Getting 'str' object has no attribute 'is_authenticated' in Flask using Flask-Login

Question

I am trying to set up login for Flask using Flask-Login. I have a CouchDB for users; the customer documents have an object called "user".

class User(UserMixin):
    def __init__ (self, user) :
        self.name = user['name']
        self.password = user['password']
        self.id= user['id']

    def is_active(self):
        return True

    def is_authenticated(self):
        return True

    def is_anonymous(self):
        return False

    def get_id(self):
        return str(self.id)


def check_user(id):
    for row in db.query(map_auth):
        if row.value['id'] == id:
            authUser = User(row.value)
            return authUser
        else:
            return "User not found in database"

@login_manager.user_loader
def load_user(id):
    return check_user(id)


@app.route('/login/', methods=['GET','POST'])
def login():  
    if request.method == 'POST':
        for row in db.query(map_auth):
            if row.value['name'] == request.form['name'] and row.value['password'] == request.form['password']:
                authUser = User(row.value)
        flask_login.login_user(authUser)
        app.logger.debug(authUser.name)
        app.logger.debug(authUser.is_authenticated())
        app.logger.debug(authUser.is_active())
        return redirect(url_for('protected'))
    return render_template('login.html')

map_auth is a view function that from python-couchdb. The view returns a list of JSONs with the following information for users: {"name": "xxxx", "id":1, "password": "password"}.

I verified that the User class works independently by simulating this in a Python shell. When I use it in Flask, I get the following error.

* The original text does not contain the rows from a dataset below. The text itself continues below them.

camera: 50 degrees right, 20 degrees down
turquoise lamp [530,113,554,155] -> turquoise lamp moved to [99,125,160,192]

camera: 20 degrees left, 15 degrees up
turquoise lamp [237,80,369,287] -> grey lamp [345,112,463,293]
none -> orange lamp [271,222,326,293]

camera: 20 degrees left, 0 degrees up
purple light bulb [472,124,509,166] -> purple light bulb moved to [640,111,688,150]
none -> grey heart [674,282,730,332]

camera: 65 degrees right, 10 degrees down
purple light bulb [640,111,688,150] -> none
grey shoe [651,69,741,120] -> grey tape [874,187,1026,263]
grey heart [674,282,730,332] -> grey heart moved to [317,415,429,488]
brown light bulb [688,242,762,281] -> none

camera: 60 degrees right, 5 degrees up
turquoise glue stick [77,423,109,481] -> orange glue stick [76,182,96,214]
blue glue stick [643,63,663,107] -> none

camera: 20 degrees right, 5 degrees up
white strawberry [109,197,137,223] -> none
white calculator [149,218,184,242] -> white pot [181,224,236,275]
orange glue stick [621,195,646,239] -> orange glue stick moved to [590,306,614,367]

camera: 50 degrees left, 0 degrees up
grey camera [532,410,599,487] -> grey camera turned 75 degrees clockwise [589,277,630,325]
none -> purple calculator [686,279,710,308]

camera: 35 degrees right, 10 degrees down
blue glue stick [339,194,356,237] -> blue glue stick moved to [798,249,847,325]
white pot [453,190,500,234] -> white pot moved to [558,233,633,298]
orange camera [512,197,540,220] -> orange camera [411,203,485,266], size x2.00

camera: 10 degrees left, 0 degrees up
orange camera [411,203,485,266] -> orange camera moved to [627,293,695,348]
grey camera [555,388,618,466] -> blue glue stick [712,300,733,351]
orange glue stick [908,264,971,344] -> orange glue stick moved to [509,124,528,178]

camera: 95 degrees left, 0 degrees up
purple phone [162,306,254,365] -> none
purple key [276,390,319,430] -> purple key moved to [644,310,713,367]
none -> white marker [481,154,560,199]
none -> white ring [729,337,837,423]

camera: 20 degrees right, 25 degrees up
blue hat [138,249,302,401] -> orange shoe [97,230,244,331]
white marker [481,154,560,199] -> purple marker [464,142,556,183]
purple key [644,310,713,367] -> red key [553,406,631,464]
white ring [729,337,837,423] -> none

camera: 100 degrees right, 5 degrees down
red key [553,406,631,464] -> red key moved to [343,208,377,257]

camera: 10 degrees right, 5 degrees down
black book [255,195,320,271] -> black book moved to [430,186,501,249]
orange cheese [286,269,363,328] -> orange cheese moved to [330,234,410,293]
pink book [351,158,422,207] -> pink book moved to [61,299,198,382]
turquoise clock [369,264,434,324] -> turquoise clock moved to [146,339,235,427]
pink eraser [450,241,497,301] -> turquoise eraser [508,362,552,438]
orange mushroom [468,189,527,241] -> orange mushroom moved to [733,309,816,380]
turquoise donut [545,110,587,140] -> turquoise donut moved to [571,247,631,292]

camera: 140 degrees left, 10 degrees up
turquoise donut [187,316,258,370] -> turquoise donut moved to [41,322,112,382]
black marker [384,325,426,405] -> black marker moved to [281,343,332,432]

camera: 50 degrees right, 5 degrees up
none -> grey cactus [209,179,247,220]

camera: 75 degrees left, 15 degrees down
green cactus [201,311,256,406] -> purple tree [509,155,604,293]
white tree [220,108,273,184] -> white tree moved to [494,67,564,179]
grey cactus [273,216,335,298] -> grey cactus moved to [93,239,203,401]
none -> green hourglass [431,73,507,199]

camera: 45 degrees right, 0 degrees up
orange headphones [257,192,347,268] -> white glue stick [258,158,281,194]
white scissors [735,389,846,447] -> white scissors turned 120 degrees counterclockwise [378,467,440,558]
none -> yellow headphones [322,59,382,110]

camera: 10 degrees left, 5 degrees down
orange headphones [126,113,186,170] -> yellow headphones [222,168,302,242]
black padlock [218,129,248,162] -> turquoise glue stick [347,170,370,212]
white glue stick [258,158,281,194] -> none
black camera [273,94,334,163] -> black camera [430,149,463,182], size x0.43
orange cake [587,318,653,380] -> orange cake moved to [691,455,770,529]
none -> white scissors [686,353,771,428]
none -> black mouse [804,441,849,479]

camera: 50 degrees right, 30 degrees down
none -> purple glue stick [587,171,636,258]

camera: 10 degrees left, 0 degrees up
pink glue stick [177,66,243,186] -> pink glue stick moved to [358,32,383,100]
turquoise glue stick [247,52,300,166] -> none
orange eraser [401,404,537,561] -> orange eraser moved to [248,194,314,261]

  File "/usr/local/lib/python2.7/dist-packages/flask/app.py", line 2000, in __call__
    return self.wsgi_app(environ, start_response)
  File "/usr/local/lib/python2.7/dist-packages/flask/app.py", line 1991, in wsgi_app
    response = self.make_response(self.handle_exception(e))
  File "/usr/local/lib/python2.7/dist-packages/flask/app.py", line 1567, in handle_exception
    reraise(exc_type, exc_value, tb)
  File "/usr/local/lib/python2.7/dist-packages/flask/app.py", line 1988, in wsgi_app
    response = self.full_dispatch_request()
  File "/usr/local/lib/python2.7/dist-packages/flask/app.py", line 1641, in full_dispatch_request
    rv = self.handle_user_exception(e)
  File "/usr/local/lib/python2.7/dist-packages/flask/app.py", line 1544, in handle_user_exception
    reraise(exc_type, exc_value, tb)
  File "/usr/local/lib/python2.7/dist-packages/flask/app.py", line 1639, in full_dispatch_request
    rv = self.dispatch_request()
  File "/usr/local/lib/python2.7/dist-packages/flask/app.py", line 1625, in dispatch_request
    return self.view_functions[rule.endpoint](**req.view_args)
  File "/usr/local/lib/python2.7/dist-packages/flask_login.py", line 790, in decorated_view
    elif not current_user.is_authenticated:
  File "/usr/local/lib/python2.7/dist-packages/werkzeug/local.py", line 343, in __getattr__
    return getattr(self._get_current_object(), name)
AttributeError: 'str' object has no attribute 'is_authenticated'

I have already verified that the authUser object that I have used has is_authenticated() true.

Answer 1

The user_loader function (in your case the logic is in check_user) should return None if a userid is not valid. In your case a string "User not found in database" is returned, which creates the exception you are encountering.

Return None if the userid is not valid.

Documenation:

It should return None (not raise an exception) if the ID is not valid. (In that case, the ID will manually be removed from the session and processing will continue.)